Permanent Delegate to the National Council of Provinces from the Western Cape
- In office 15 June 2024 – 27 August 2025

Personal details
- Born: 25 October 1957
- Died: 27 August 2025 (aged 67) Kuils River, Cape Town, Western Cape, South Africa
- Party: African National Congress
- Profession: Educator, politician

= Mathilda Bains =

South African politician and educator (1957–2025)

Mathilda Michelle Bains (25 October 1957 – 27 August 2025) was a South African politician and educator who served as a Permanent Delegate to the National Council of Provinces from the Western Cape from 2024 until her death in 2025. Bains was a member of the African National Congress.

==Early life and career==
Bains was born on 25 October 1957. She started her career as a teacher at Niewoudt Primary School in January 1978. She left the profession in 1995 and later worked as the regional coordinator in the Department of Social Development in Vredendal on the West Coast.

In a by-election in December 2018, she was elected as the ward councillor for ward 6 in the Matzikama Local Municipality for the African National Congress, gaining the seat from the Democratic Alliance. She went on to later serve as mayor of the municipality during her time on the council. She was not elected to the council in the 2021 local government elections.

Bains was elected onto the Western Cape Provincial Executive Committee of the African National Congress at the party's provincial conference in June 2023.

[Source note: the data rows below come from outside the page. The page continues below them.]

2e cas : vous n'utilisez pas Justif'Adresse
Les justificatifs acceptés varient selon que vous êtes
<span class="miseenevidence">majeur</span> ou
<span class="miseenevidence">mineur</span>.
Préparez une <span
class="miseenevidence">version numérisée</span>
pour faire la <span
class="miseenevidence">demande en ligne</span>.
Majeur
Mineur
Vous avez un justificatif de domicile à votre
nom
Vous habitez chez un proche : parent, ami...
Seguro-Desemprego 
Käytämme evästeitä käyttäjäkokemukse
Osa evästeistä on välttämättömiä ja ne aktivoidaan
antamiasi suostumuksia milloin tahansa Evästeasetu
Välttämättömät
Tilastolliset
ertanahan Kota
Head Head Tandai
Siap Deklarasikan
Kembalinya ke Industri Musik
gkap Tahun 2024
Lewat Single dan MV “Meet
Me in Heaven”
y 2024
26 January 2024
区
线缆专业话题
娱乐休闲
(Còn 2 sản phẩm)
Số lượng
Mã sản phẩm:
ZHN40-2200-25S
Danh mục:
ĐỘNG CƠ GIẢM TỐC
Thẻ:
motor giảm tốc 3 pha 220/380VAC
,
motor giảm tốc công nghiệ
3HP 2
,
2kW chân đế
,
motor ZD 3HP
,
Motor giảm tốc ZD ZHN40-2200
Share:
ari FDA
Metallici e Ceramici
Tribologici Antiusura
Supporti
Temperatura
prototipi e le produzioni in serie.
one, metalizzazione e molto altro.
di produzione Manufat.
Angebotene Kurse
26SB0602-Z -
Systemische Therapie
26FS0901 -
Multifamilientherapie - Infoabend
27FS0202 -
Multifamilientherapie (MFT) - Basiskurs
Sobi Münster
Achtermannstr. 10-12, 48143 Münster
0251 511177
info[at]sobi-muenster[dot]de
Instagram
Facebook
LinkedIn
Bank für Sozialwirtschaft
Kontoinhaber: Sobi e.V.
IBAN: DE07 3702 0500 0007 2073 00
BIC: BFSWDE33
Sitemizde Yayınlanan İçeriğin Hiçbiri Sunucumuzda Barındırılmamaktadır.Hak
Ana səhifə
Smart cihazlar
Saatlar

Following the murder of 13-year-old Jerobejin van Wyk in Klawer, in December 2022, Bains, in her capacity as a community leader, acted as the spokesperson to Jerobejin's mother, Triesa van Wyk.

==Parliamentary career==
Bains stood as an ANC parliamentary candidate for the National Assembly from the Western Cape in the 2024 national and provincial elections. She was not elected to the National Assembly, however, the ANC designated her to represent the party in the National Council of Provinces, the upper house of the South African parliament.

===Committee assignments===
- Select Committee on Education, Sciences and Creative Industries
- Select Committee on Social Services

==Death==
Bains died at the Netcare Kuils River Hospital in Kuils River outside Cape Town on 27 August 2025. She was 68.